Semantic Image Synthesis with Spatially Adaptive Normalization
A lot of work has been done developing deep learning nets that take an image as input and output a series of tags for objects present in the image. Less studied, but perhaps more interesting, is the notion of a deep learning net that takes a textural description of an image or scene and then outputs an image that looks like the textural description passed to it as input.
So let's deep dive into a recent paper that tries to turn a textural description of some imaginary image, and then generate an artificial image that looks like the description. And this particular approach adds an additional constraint, a segmentation map constraint to be precise. And it being precise is kind of the whole point to this.
The paper describing this 'Semantic image Synthesis with Spatially-Adaptive Normalization' can be found here.

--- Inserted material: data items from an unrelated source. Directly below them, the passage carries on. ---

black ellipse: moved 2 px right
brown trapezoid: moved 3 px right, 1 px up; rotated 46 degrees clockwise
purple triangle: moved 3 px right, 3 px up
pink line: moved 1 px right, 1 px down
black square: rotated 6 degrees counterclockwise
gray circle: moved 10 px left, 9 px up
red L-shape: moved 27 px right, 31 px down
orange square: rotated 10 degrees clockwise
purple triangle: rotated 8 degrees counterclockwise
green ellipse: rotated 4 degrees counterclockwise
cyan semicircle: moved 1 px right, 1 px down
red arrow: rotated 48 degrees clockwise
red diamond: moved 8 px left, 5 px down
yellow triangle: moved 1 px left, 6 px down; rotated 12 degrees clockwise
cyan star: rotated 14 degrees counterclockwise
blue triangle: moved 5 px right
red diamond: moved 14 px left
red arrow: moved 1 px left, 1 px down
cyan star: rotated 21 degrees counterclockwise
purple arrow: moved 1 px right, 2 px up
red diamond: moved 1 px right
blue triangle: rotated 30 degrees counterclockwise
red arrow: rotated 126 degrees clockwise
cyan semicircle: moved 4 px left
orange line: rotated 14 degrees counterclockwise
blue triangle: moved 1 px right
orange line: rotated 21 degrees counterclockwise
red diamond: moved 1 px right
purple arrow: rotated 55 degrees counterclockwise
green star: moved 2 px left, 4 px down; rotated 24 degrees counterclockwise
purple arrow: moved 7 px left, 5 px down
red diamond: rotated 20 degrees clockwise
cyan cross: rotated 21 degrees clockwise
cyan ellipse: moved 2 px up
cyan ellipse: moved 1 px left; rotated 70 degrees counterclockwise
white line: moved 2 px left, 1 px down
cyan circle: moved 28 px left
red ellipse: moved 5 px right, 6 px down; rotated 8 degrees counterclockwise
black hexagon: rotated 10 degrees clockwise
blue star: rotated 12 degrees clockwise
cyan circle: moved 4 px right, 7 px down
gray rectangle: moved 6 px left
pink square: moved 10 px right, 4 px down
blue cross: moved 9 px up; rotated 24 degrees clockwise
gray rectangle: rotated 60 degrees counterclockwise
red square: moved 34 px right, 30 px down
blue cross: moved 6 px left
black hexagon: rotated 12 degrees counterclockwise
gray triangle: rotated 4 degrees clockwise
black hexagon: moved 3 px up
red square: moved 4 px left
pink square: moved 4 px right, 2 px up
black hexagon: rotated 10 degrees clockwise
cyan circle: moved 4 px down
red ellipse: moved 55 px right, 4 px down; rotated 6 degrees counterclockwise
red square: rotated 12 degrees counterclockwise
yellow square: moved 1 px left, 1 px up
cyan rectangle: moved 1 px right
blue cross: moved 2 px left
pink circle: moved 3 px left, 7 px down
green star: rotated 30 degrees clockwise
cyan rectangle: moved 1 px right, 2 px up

A project page called 'Semantic Image Synthesis with SPADE' can be found here.
Here's a short video presentation of 'GauGAN: Semantic Image Synthesis with Spatially Adaptive Normalization'.
Divyansh Jha has put together a really great blog post on Implementing SPADE using Fastai. Perfect for HTC fastai api oriented deep learning folks. Check it out.
And of course the world moves on, and people are trying to improve SPADE performance. A recent attempt at improving SPADE is the Semantic Region-adaptive Normalization (SEAN) algorithm.SEAN is conditioned on segmentation masks that describe the semantic regions in the desired output image. Using SEAN normalization, a network architecture can be made to control the style of each semantic region individually.
The SEAN generator network is built on top of SPADE and contains three convolutional network layers with their biases and scales modulated separately by individual SEAN blocks. There are two inputs per SEAN block: the set of style codes for specific regions, and a semantic mask that defines regions to apply the style code.